> _DATASET EXTRACT_
==*==

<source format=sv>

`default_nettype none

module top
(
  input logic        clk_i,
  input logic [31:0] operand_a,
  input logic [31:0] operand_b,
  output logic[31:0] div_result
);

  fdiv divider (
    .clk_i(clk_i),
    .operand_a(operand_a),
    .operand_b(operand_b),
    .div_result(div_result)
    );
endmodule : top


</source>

==*==

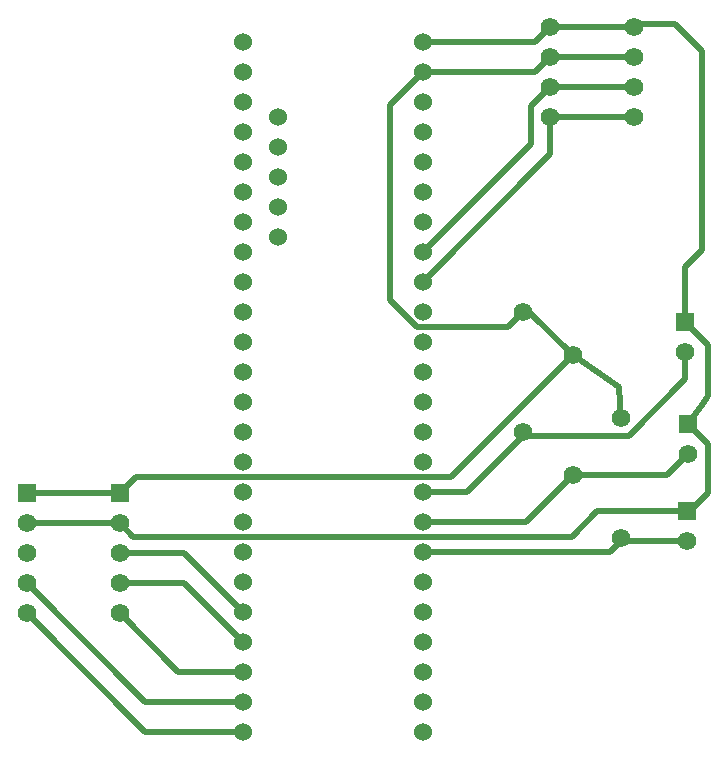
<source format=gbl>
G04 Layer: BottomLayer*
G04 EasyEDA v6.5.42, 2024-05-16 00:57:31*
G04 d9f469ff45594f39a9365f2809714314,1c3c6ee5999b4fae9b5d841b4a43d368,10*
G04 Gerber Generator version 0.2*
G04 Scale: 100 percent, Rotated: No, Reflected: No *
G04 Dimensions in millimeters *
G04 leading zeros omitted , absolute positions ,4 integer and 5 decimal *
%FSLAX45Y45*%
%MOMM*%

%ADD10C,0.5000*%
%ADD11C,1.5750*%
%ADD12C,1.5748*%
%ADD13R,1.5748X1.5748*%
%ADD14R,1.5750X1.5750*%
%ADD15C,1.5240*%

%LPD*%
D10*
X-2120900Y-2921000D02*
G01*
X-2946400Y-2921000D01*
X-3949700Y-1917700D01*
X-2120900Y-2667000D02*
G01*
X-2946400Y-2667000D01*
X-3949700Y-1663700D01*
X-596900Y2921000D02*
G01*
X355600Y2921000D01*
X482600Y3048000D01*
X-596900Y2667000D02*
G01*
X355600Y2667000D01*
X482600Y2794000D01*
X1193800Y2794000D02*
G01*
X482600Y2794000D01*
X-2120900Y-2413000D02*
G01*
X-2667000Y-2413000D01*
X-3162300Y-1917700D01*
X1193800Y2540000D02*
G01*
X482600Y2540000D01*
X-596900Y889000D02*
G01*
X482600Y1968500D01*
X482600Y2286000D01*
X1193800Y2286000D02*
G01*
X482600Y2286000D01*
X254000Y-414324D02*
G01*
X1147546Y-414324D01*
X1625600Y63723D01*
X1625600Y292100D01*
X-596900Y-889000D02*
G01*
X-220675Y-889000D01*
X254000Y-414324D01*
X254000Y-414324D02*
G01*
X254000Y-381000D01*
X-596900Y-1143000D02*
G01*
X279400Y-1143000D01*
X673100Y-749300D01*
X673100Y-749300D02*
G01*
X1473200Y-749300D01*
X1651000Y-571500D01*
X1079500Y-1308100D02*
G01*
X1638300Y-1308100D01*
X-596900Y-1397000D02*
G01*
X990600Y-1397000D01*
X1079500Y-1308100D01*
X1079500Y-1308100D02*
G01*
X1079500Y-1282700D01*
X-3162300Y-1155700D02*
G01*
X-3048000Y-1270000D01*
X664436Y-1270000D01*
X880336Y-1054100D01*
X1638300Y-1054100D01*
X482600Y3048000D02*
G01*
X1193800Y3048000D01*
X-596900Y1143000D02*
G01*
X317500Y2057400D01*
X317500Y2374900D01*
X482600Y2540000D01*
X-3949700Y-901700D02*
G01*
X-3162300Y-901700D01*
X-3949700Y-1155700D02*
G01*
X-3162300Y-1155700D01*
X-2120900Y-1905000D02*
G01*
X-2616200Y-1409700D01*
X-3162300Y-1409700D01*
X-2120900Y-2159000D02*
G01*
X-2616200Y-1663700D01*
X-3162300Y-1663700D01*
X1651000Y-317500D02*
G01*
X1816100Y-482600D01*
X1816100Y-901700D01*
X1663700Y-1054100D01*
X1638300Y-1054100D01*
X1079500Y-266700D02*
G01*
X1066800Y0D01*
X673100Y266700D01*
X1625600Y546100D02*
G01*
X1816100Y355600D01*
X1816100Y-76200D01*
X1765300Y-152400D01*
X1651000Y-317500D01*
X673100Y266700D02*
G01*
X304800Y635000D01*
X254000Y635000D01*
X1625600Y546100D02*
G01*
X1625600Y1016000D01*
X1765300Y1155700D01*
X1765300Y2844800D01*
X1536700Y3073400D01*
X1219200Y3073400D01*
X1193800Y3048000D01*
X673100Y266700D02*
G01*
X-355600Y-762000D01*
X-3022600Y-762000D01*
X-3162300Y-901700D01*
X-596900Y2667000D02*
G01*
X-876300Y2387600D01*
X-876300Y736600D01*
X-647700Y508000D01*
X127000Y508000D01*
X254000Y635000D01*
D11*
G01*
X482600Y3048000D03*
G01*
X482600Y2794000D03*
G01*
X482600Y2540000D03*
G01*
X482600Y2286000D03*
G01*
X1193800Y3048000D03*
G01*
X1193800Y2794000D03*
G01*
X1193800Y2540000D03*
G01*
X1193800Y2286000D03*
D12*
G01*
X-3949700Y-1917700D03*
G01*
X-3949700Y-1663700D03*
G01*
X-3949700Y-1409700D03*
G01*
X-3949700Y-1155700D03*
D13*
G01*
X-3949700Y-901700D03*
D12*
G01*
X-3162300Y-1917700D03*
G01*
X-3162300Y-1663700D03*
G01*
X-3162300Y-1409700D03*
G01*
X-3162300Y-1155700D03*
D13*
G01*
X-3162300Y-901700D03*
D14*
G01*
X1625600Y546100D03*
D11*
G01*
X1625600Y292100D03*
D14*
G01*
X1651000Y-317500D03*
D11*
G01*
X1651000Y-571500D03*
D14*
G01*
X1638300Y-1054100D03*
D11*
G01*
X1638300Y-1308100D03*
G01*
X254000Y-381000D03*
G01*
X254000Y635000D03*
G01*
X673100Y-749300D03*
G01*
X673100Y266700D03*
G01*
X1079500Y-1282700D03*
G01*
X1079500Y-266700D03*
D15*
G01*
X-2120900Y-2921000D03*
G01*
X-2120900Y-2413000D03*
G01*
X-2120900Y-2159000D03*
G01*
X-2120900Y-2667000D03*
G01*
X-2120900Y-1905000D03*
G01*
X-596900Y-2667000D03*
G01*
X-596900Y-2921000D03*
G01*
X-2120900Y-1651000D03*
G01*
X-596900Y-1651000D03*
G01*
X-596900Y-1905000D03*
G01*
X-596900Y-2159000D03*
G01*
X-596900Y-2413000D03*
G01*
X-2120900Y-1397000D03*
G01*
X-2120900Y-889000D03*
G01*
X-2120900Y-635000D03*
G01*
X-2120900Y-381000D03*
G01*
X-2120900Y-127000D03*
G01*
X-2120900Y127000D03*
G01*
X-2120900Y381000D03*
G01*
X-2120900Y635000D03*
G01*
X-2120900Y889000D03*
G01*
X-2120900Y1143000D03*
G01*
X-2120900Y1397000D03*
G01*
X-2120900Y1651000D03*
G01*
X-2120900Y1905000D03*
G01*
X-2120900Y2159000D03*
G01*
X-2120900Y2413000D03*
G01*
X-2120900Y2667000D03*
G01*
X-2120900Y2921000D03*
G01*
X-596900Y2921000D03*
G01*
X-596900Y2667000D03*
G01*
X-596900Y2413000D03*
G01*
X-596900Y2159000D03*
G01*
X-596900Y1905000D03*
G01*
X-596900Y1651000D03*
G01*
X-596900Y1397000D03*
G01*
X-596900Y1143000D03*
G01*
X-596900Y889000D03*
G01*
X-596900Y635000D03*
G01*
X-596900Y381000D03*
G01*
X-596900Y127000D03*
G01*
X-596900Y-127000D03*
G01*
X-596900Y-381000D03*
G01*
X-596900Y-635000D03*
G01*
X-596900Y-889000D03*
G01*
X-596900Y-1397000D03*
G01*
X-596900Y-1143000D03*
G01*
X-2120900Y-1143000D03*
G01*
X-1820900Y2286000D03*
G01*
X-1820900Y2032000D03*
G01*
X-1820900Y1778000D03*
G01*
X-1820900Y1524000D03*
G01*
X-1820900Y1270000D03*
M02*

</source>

==*==

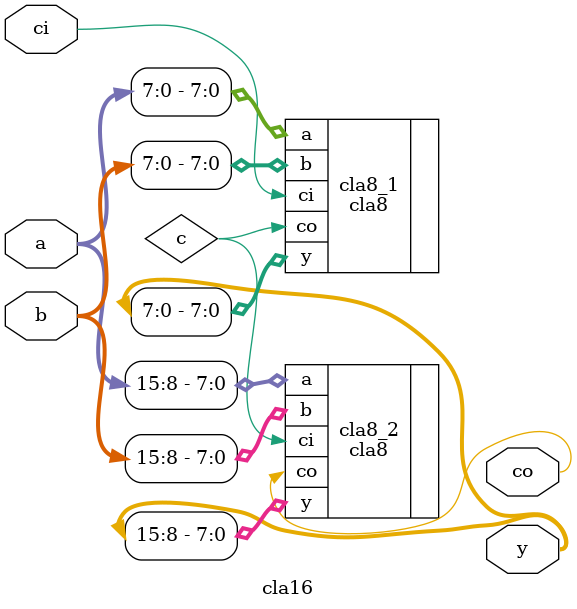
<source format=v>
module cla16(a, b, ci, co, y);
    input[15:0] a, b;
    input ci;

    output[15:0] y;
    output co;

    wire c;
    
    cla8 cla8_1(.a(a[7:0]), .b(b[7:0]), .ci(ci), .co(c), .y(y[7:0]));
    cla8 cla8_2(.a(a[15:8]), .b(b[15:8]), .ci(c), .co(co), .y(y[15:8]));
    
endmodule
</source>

==*==

Here the job is to set down exactly the lines of the material above that fall between the one with "X-596900Y-2667000D03*" and the one with "X-2120900Y1651000D03*", inclusive, and nothing beyond them.

> _EXERCISE RESULT_
X-596900Y-2667000D03*
G01*
X-596900Y-2921000D03*
G01*
X-2120900Y-1651000D03*
G01*
X-596900Y-1651000D03*
G01*
X-596900Y-1905000D03*
G01*
X-596900Y-2159000D03*
G01*
X-596900Y-2413000D03*
G01*
X-2120900Y-1397000D03*
G01*
X-2120900Y-889000D03*
G01*
X-2120900Y-635000D03*
G01*
X-2120900Y-381000D03*
G01*
X-2120900Y-127000D03*
G01*
X-2120900Y127000D03*
G01*
X-2120900Y381000D03*
G01*
X-2120900Y635000D03*
G01*
X-2120900Y889000D03*
G01*
X-2120900Y1143000D03*
G01*
X-2120900Y1397000D03*
G01*
X-2120900Y1651000D03*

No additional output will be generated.